**ASSIGNMENT:** Starting at the line below holding "Standard Procedure for the Substitution" and stopping at the line holding "SCHEME 2 The", print every line exactly, both ends included, and leave the rest out.

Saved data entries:
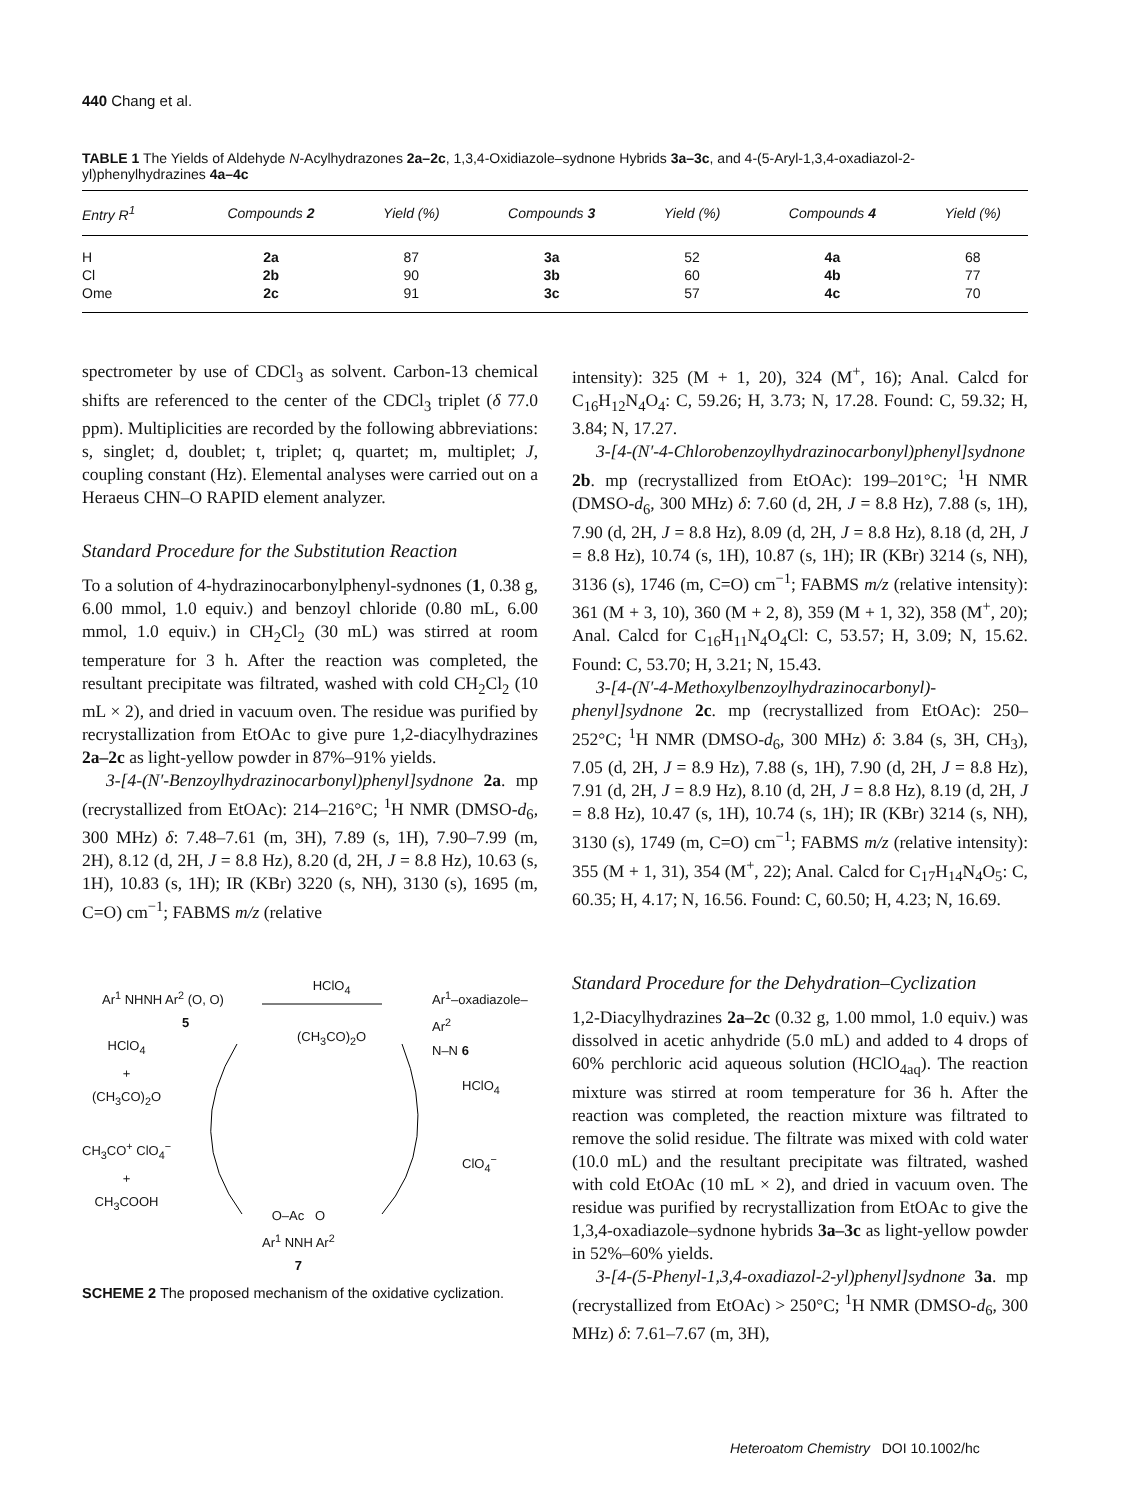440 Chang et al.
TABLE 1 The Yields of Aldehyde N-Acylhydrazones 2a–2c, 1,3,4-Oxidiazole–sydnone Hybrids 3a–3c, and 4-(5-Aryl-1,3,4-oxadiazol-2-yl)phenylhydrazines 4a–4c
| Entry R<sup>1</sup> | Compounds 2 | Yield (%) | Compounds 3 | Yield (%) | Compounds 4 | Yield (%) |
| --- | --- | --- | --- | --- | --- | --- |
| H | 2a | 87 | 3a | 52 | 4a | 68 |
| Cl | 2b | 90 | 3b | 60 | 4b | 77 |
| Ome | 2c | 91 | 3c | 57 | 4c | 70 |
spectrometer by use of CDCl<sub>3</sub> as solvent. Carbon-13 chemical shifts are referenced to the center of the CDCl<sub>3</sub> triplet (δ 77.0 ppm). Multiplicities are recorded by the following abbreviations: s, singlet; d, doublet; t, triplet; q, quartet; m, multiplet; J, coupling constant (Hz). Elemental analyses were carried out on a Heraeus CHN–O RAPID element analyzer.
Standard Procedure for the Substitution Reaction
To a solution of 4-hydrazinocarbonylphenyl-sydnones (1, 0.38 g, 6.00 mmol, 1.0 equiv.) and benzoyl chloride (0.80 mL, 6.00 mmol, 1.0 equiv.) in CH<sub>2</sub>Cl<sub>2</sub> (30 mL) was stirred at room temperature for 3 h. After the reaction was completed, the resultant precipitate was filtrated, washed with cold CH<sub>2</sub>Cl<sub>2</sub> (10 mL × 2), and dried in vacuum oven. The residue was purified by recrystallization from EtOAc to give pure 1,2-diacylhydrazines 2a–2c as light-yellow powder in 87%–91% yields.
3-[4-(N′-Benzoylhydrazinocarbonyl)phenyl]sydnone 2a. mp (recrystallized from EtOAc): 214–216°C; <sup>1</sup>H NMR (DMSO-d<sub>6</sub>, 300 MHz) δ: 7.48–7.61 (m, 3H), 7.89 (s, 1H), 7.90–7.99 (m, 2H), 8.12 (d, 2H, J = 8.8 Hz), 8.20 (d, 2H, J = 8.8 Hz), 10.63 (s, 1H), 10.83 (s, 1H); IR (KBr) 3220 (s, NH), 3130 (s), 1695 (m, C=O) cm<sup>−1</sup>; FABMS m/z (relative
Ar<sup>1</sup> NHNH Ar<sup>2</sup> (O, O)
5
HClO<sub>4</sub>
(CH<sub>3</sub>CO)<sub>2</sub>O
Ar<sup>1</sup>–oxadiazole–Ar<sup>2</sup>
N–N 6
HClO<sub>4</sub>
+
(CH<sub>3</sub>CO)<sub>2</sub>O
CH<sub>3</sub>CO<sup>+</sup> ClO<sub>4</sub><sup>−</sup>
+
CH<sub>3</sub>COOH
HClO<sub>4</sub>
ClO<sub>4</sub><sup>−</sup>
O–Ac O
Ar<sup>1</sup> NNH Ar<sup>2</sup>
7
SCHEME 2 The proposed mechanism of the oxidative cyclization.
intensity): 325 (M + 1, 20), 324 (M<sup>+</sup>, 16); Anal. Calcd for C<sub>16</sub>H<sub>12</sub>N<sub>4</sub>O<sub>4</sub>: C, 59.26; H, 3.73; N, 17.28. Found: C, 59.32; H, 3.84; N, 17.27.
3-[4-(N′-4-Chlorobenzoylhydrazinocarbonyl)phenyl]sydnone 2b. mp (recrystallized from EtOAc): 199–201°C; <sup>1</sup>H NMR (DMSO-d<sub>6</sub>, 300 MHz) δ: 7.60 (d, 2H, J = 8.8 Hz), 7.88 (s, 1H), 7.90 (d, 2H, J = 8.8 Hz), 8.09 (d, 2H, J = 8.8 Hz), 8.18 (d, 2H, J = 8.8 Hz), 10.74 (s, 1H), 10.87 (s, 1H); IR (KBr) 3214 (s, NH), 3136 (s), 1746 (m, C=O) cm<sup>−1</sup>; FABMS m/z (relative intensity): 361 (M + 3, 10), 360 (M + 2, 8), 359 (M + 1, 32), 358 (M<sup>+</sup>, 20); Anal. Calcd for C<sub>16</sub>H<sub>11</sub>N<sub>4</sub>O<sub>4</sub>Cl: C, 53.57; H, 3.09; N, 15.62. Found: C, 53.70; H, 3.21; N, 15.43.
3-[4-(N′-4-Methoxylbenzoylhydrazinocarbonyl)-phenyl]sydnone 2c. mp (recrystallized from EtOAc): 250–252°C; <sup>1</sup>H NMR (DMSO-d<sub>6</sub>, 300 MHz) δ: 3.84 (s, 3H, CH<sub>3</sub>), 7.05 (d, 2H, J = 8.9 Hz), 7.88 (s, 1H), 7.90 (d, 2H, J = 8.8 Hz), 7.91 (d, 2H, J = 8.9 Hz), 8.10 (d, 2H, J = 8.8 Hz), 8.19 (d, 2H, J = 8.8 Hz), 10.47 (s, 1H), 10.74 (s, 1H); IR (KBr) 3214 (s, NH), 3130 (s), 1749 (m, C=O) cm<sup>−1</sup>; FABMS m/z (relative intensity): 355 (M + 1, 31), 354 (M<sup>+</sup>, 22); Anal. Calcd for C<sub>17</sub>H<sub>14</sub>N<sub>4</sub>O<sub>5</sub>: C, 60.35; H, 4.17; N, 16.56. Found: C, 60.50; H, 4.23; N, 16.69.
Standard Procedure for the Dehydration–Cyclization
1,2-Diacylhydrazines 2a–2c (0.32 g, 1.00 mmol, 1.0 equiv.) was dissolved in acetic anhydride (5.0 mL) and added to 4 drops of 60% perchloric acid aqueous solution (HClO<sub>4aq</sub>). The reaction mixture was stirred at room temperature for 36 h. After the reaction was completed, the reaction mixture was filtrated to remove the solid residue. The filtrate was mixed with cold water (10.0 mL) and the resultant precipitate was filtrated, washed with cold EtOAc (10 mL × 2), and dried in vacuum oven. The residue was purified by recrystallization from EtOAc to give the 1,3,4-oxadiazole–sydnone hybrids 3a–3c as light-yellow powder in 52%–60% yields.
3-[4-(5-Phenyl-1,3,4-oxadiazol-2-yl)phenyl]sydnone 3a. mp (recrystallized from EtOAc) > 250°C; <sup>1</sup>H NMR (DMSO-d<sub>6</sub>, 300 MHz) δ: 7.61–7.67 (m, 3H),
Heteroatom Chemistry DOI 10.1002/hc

**SOLUTION TO THE PROBLEM:**
Standard Procedure for the Substitution Reaction
To a solution of 4-hydrazinocarbonylphenyl-sydnones (1, 0.38 g, 6.00 mmol, 1.0 equiv.) and benzoyl chloride (0.80 mL, 6.00 mmol, 1.0 equiv.) in CH<sub>2</sub>Cl<sub>2</sub> (30 mL) was stirred at room temperature for 3 h. After the reaction was completed, the resultant precipitate was filtrated, washed with cold CH<sub>2</sub>Cl<sub>2</sub> (10 mL × 2), and dried in vacuum oven. The residue was purified by recrystallization from EtOAc to give pure 1,2-diacylhydrazines 2a–2c as light-yellow powder in 87%–91% yields.
3-[4-(N′-Benzoylhydrazinocarbonyl)phenyl]sydnone 2a. mp (recrystallized from EtOAc): 214–216°C; <sup>1</sup>H NMR (DMSO-d<sub>6</sub>, 300 MHz) δ: 7.48–7.61 (m, 3H), 7.89 (s, 1H), 7.90–7.99 (m, 2H), 8.12 (d, 2H, J = 8.8 Hz), 8.20 (d, 2H, J = 8.8 Hz), 10.63 (s, 1H), 10.83 (s, 1H); IR (KBr) 3220 (s, NH), 3130 (s), 1695 (m, C=O) cm<sup>−1</sup>; FABMS m/z (relative
Ar<sup>1</sup> NHNH Ar<sup>2</sup> (O, O)
5
HClO<sub>4</sub>
(CH<sub>3</sub>CO)<sub>2</sub>O
Ar<sup>1</sup>–oxadiazole–Ar<sup>2</sup>
N–N 6
HClO<sub>4</sub>
+
(CH<sub>3</sub>CO)<sub>2</sub>O
CH<sub>3</sub>CO<sup>+</sup> ClO<sub>4</sub><sup>−</sup>
+
CH<sub>3</sub>COOH
HClO<sub>4</sub>
ClO<sub>4</sub><sup>−</sup>
O–Ac O
Ar<sup>1</sup> NNH Ar<sup>2</sup>
7
SCHEME 2 The proposed mechanism of the oxidative cyclization.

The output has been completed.